遥か、遠方を指差す。地平線の向こうにグレーの波がある。
アフリカ象は、群れに向けて歩き出した。その後ろ姿は刻々と小さくなる。あんな巨大なくせに意外と足が速いものだ。
「うん。本当に嬉しいと思ってるよ。骸さんもいいことできるじゃないか」
ぱおーん、と、群れに合流する頃に鳴声がした。笑みが漏れる。こんな場面に遭遇して、悪い気になるヤツなんていない。
俺の笑顔をまじまじ見詰めつつ、骸は顎を抑えた。
「褒めてるんだか貶してるんだか、わかりませんね。しかし任せてください。この六道骸ならばアフターフォローもバッチリです。マインドコントロールも仕掛けて既にあの象もあっちの群れも互いを群れの個体であると信じ込んである状態です。

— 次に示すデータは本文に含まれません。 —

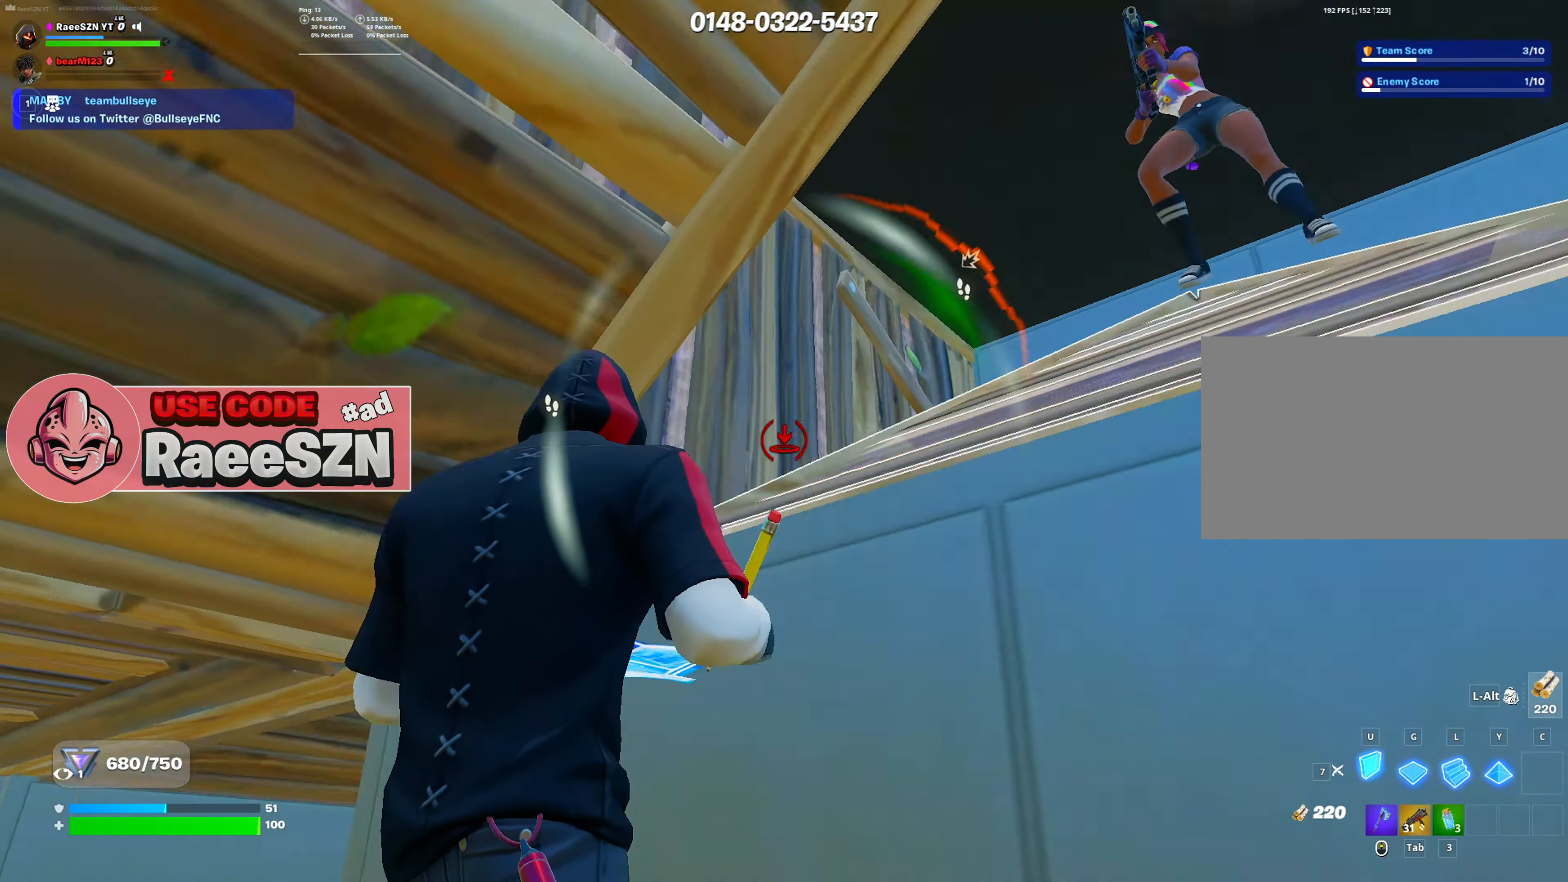
{"keys": ["w"], "mouse": [], "mouse_move": "down", "events": [[100, "mouse_left", "up"], [183, "mouse_wheel", "down"], [317, "mouse_wheel", "up"], [367, "a", "up"], [367, "mouse_wheel", "down"], [417, "mouse_wheel", "up"]]}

おまけであの象は群れのリーダーの妹だと思わせておきました。老後も安心のサービスですよ」
「な、なんか黒いぞっ?! 思ってたより平和じゃないな?!」
「自然界の掟を捻じ曲げてしまいました」
格好つけたように自らの額を抑えて、骸が口角で笑う。
こういうのを見ると、超、引くわけだが。ドン引きってヤツだが、骸は気にした様子もなく、片手にしていた首輪に視線を落とした。
「つけますか?」
「なんで?!」
「わかってないようですが、僕はまだイタリア出向中ですよ。君に象を見せようと思って日本に飛びはしましたが、まだ仕事が山のようにある。一ヶ月はそちらに戻れません」
「え?」
淡々と呟きつつ、骸のオッドアイは爛々としてる。
何かを言わんとしていた。瞳に脅されている気分だ。また、好かれているんだか憎まれているんだかわからなくなる。
「骸さん……? ついてこいって言ってるのか?」
彼は小さく顎を引く。単に身動ぎしたのか、頷いたのか、判別がつかない。だから骸もきっと自分がどうしたいのかわからないまま動いているんだと推測できた。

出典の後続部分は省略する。